Workers at the Michoud Assembly Facility (MAF) in New Orleans have been told today that ET-119, the External Tank that will fly on STS-121, will be shipped from MAF on March 3.
This would mean an arrival at the Kennedy Space Center (KSC) in time to support May launch possibilities, while the critically important second element to a potential May STS-121 mission – ET-118 to support STS-300 requirements – is expected to be updated soon.
ET-119 is the first of the External Tanks to have its protuberance air load (PAL) ramp removed, following testing and evaluations which have so far shown its omission from the tank is not detrimental to the pressure lines and cables which it was designed to protect from aerodynamic stresses during launch.
During STS-114 last July, ET-121 shed a piece of foam from its PAL ramp. While ‘divots’ of foam also came loose during the ascent, managers focused on a decisive plan to remove the PAL ramp from the External Tank system, to help reduce the possibility of foam strikes against the orbiter’s thermal protection system (TPS).
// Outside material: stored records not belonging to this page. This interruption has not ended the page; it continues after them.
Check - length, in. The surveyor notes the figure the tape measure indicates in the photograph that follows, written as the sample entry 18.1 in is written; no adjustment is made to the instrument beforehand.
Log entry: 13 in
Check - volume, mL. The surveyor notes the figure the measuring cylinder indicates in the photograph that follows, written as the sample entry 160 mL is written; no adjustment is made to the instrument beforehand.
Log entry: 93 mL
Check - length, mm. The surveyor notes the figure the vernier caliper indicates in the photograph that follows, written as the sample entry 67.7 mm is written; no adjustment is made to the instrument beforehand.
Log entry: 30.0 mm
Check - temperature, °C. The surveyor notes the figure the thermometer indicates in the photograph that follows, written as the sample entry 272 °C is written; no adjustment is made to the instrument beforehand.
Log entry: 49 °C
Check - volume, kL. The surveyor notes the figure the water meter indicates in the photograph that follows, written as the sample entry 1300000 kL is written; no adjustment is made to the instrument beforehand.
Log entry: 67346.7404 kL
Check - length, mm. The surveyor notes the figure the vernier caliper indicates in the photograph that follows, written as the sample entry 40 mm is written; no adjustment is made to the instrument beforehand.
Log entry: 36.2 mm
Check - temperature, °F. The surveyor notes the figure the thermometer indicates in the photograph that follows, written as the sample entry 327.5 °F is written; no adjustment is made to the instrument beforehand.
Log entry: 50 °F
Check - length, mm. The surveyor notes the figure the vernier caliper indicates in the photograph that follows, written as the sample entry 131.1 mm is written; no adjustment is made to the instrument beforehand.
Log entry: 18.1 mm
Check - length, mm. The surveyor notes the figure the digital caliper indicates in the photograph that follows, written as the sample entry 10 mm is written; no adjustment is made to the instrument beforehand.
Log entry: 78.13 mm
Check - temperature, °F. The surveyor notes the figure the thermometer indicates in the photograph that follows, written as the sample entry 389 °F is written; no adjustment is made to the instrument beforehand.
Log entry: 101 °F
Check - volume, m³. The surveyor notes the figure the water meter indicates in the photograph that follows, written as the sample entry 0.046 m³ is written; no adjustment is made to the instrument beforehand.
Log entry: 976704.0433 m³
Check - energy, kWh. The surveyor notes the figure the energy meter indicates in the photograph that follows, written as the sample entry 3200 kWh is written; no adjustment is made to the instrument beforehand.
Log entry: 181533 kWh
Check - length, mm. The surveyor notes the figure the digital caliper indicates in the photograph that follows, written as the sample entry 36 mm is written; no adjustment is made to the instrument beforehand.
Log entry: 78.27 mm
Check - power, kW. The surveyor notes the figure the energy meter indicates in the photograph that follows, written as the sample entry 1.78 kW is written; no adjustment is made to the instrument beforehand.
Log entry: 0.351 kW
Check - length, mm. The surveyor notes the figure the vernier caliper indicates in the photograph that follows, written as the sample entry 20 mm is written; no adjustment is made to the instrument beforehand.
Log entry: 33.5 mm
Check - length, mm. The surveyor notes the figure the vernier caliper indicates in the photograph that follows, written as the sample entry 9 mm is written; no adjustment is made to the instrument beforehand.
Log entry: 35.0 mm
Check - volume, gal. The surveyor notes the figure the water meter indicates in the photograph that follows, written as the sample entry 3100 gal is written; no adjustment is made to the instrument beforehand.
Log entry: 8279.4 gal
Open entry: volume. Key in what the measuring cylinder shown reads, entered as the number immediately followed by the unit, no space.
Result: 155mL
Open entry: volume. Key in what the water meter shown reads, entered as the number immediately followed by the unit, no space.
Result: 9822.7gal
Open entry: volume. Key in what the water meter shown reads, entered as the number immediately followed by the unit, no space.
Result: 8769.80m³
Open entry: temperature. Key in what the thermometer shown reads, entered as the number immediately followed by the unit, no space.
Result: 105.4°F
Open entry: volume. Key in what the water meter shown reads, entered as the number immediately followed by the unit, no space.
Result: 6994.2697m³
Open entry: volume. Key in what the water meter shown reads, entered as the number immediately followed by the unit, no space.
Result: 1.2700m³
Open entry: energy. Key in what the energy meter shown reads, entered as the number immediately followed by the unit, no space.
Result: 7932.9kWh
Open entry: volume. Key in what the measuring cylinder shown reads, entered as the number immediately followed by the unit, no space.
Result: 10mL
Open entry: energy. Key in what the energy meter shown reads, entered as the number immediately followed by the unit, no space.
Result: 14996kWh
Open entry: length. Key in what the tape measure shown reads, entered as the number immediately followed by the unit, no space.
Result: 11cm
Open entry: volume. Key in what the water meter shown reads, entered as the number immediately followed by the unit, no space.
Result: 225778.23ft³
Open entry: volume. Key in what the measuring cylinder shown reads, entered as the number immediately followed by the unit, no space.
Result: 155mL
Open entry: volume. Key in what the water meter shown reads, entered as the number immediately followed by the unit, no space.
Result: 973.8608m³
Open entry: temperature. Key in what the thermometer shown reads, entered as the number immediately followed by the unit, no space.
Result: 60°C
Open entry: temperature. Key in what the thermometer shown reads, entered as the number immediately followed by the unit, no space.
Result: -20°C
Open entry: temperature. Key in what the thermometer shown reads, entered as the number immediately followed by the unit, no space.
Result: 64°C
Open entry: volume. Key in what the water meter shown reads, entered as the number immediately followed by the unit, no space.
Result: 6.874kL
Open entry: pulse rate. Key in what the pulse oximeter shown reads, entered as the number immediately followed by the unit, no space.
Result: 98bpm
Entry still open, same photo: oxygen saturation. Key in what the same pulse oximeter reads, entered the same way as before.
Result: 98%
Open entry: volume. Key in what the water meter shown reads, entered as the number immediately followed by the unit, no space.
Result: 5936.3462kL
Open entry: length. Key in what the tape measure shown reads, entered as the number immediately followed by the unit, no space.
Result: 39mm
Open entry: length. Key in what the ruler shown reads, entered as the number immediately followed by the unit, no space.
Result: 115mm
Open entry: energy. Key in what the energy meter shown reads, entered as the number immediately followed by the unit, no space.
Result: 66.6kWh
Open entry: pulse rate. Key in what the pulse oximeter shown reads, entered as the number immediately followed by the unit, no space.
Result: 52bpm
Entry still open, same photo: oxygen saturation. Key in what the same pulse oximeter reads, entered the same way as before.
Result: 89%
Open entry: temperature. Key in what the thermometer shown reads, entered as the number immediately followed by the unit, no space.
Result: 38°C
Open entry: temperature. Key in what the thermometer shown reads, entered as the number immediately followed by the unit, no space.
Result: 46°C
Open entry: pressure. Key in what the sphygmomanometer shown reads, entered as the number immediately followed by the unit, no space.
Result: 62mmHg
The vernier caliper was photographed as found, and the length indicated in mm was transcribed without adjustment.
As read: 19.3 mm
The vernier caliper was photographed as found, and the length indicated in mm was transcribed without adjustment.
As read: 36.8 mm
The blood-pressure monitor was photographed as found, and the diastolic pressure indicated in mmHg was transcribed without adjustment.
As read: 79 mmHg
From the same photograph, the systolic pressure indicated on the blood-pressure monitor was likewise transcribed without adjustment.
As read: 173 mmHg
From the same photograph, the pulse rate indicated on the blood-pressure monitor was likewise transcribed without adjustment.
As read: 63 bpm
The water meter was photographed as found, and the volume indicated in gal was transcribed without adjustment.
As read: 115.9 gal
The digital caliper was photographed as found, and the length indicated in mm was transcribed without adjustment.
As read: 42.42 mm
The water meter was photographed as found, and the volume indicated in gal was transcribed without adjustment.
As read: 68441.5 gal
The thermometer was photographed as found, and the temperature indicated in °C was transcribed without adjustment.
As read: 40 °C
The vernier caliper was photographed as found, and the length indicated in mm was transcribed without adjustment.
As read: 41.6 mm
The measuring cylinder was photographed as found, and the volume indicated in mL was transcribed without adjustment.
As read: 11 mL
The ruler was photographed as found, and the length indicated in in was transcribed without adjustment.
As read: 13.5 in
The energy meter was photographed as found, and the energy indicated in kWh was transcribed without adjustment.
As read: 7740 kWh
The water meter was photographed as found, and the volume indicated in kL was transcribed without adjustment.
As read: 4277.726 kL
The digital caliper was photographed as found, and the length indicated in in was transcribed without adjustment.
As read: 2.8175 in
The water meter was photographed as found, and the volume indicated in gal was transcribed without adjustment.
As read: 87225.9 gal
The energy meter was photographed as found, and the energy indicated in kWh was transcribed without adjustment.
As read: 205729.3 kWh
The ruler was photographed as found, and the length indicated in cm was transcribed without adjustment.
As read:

With Discovery’s tank now confirmed to be shipping from New Orleans on the 3rd of March, is could be possible to process the Shuttle in time for a May launch window – most likely at the end of the window.
However, ET-118 is also required to arrive at KSC in time to support STS-121. The second PAL ramp-less tank is still in the early days of processing, but needs to be at KSC by May to become part of Atlantis’ stack on STS-115.
While that mission is not set to launch until a projected July date, Atlantis needs to ready for lift off within 40 days at the most – post Discovery lift off – in order to comply with STS-300 requirements.
STS-300 is the mission name for a rescue of Discovery’s crew, should there be a major problem during STS-121’s ascent to orbit, including damage to the orbiter’s TPS.
Inspection techniques, which were put into practise during STS-114, would help Discovery’s crew evaluate if any resulting damage could be repaired on orbit, with the unfortunate option of using the International Space Station (ISS) as a safe haven becoming their final option in the unlikely event the orbiter was seen to be unable to return to Earth.
Discovery’s crew would then take up residence at the ISS, with supplies and provisions determining how long they could stay on board, before Atlantis would have to be launched – with a crew of four – to rescue the STS-121 crew and return them to Earth. Sadly, Discovery would likely be ordered to de-orbit herself into the Pacific ocean.
Shuttle managers continue to show due diligence in ensuring STS-121 (classed as the final test flight) is a ‘clean’ flight, with the head of STS operations, Wayne Hale, consistently refusing to provide a launch date to the media.
With ET-118’s shipping time yet to be revealed, this lack of a launch date is set to continue until at least the end of the month.